"""

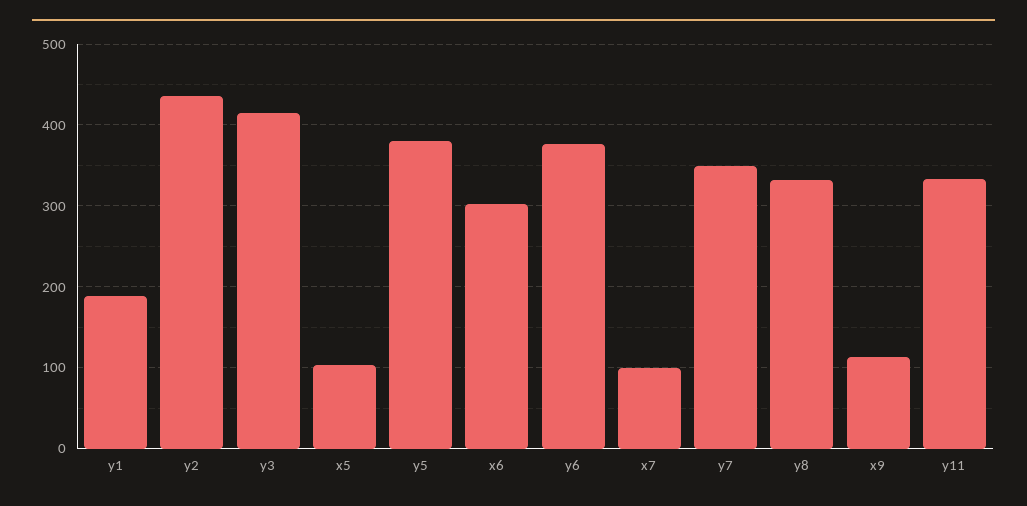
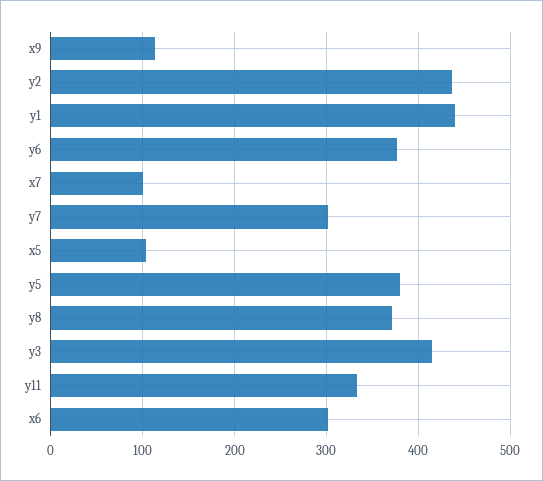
  {
-   "y1": 190,
+   "y1": 440,
    "y2": 440,
    "y3": 410,
    "x5": 100,
    "y5": 380,
    "x6": 300,
    "y6": 380,
    "x7": 100,
-   "y7": 350,
+   "y7": 300,
-   "y8": 330,
+   "y8": 370,
    "x9": 110,
    "y11": 330
  }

"""

(Problem):
What is needed is every record above, restated word for word, with the pictures left out.

(Reply to the task):
  {
-   "y1": 190,
+   "y1": 440,
    "y2": 440,
    "y3": 410,
    "x5": 100,
    "y5": 380,
    "x6": 300,
    "y6": 380,
    "x7": 100,
-   "y7": 350,
+   "y7": 300,
-   "y8": 330,
+   "y8": 370,
    "x9": 110,
    "y11": 330
  }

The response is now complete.